Energy Q&A Part I: Peak Oil and Oil Price Spikes





Q: “I saw you on Fox Business News. You said that you think the price of oil is too high and will come down. You have been a long-time ‘Peak Oil’ guy. So why do you think that oil prices will come down?”

Yes, I’m a long-time Peak Oil guy. I met M. King Hubbert back in 1977 at Harvard, and heard his lecture on where the trends are taking us. So I’ve been doing “Peak Oil” since Peak Oil wasn’t cool.

Long term, I am convinced that we live in a Peak Oil world. But we also live in a world of markets and market mechanisms.

My take on oil prices is that they are “too high” just now. It’s those doggone traders, like Kevin Kerr. Well, not really. Kevin can actually show you how to do it right. It’s the traders who are NOT like Kevin Kerr. It’s the traders who are just throwing money into the futures markets. Those traders have driven oil prices up too far, too fast. There is such a thing as overextending the market.

In the medium- to long-term future, oil prices will surely be higher for fundamental reasons. But we are not there yet.

Today, there are no fundamental reasons for $135 oil. Oil exporters can supply all of their customers. As one senior executive of Saudi Aramco told me in Houston a few weeks ago, “We can meet the needs of customers. No one goes away empty-handed if they need oil.”

Across the Gulf from Saudi Arabia, the National Iranian Oil Co. has over 20 million barrels of crude oil sitting in storage. The oil is in chartered tankers off Kharg Island. OK, it’s sour crude oil and a lot of the world’s refineries cannot take sour crude. But the oil is still sitting there. Those tankers swing on their anchor chains, waiting for a buyer.

And oil buyers do not have trouble finding supplies. Senior executives from Shell and Chevron have told me that they can get whatever they want to supply their refineries.

So that’s why I believe that the recent run-up of oil to $135 per barrel was just too much. The current price, in the high $120s, is “too high,” as well. That high price is doing severe damage to the world economy.

Overly high oil prices are draining world consumers. Take the critical case of high fuel costs killing the airline industry. Six more months of this and you will not recognize the world air transport business. I’ve been calling this airline disaster “Silent Spring.”
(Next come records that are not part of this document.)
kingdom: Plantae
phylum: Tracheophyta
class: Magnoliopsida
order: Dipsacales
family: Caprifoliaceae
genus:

And it’s not just the ever-whining U.S. Sure, people in the U.S. harp and complain about the price of oil to OPEC. (Hey, I have an idea. Let’s sue OPEC in federal court. That’ll teach ’em, right?) The Europeans, Japanese, Chinese and much of the rest of the developing world have joined in. Many representatives of nations and alliances have passed warnings to the leaders of oil-producing and -exporting nations. So in the near term, I expect oil producers to allow prices to pull back by $20-25 per barrel, into the low $100 per barrel range — say, $100-115.